**Exercise details:** Every record below should be repeated word for word, with the pictures left out.

════════════════════

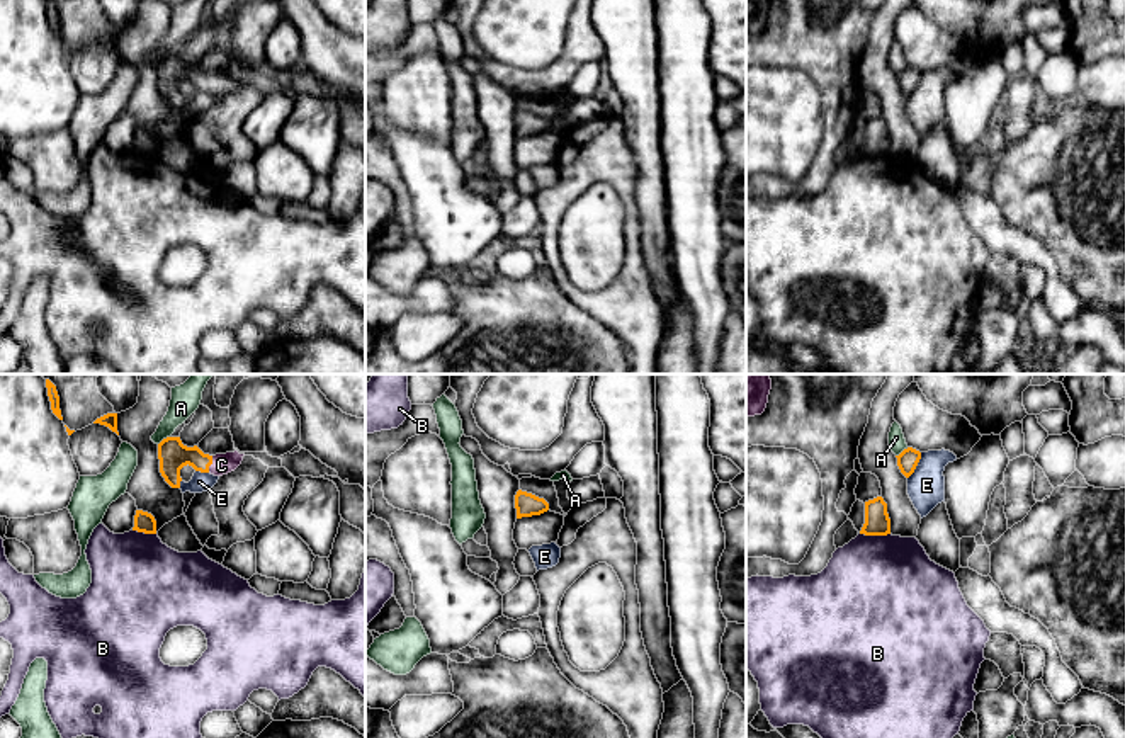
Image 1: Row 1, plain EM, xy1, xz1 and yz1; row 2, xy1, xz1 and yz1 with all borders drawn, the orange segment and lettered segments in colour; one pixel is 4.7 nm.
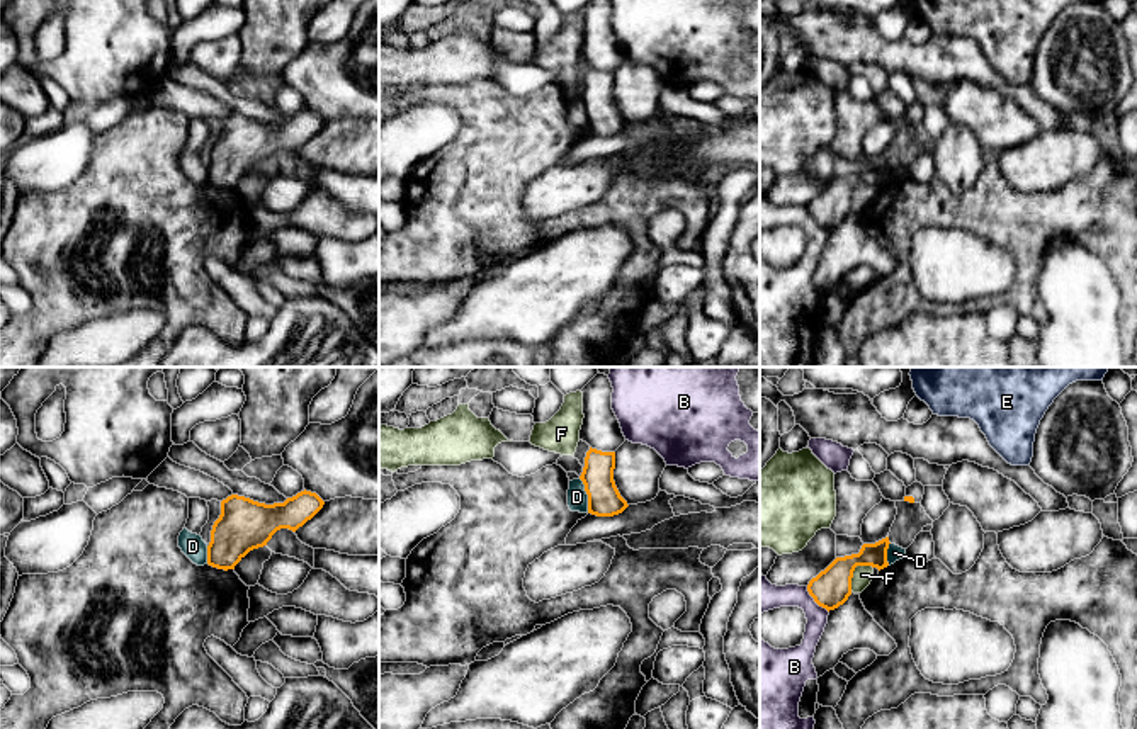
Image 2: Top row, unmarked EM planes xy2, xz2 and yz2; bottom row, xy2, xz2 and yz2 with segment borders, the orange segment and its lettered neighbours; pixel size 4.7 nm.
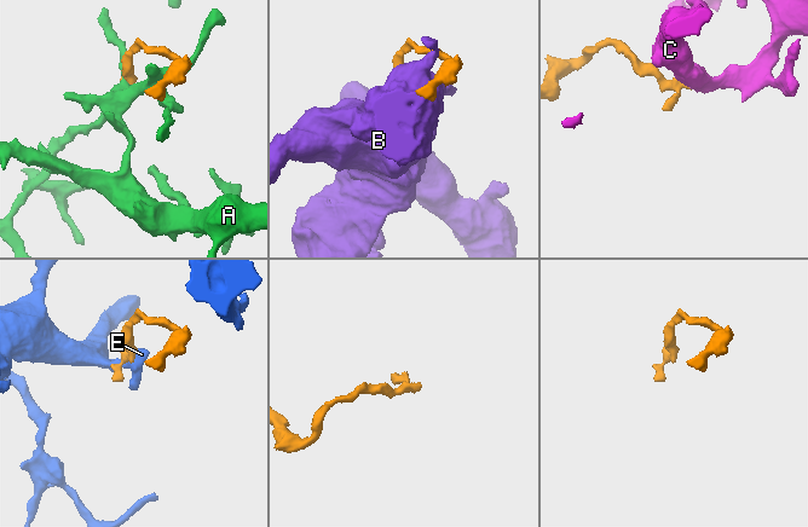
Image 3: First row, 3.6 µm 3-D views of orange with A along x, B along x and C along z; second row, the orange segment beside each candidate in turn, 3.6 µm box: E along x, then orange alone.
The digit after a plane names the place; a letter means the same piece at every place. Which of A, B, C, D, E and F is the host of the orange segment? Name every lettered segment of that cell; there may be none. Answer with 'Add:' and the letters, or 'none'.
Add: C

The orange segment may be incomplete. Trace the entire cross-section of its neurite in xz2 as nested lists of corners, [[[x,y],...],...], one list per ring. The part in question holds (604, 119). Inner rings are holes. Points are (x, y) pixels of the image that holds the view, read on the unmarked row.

════════════════════

**Result below:**
Image 1: Row 1, plain EM, xy1, xz1 and yz1; row 2, xy1, xz1 and yz1 with all borders drawn, the orange segment and lettered segments in colour; one pixel is 4.7 nm.
Image 2: Top row, unmarked EM planes xy2, xz2 and yz2; bottom row, xy2, xz2 and yz2 with segment borders, the orange segment and its lettered neighbours; pixel size 4.7 nm.
Image 3: First row, 3.6 µm 3-D views of orange with A along x, B along x and C along z; second row, the orange segment beside each candidate in turn, 3.6 µm box: E along x, then orange alone.
The digit after a plane names the place; a letter means the same piece at every place. Which of A, B, C, D, E and F is the host of the orange segment? Name every lettered segment of that cell; there may be none. Answer with 'Add:' and the letters, or 'none'.
Add: C

The orange segment may be incomplete. Trace the entire cross-section of its neurite in xz2 as nested lists of corners, [[[x,y],...],...], one list per ring. The part in question holds (604, 119). Inner rings are holes. Points are (x, y) pixels of the image that holds the view, read on the unmarked row.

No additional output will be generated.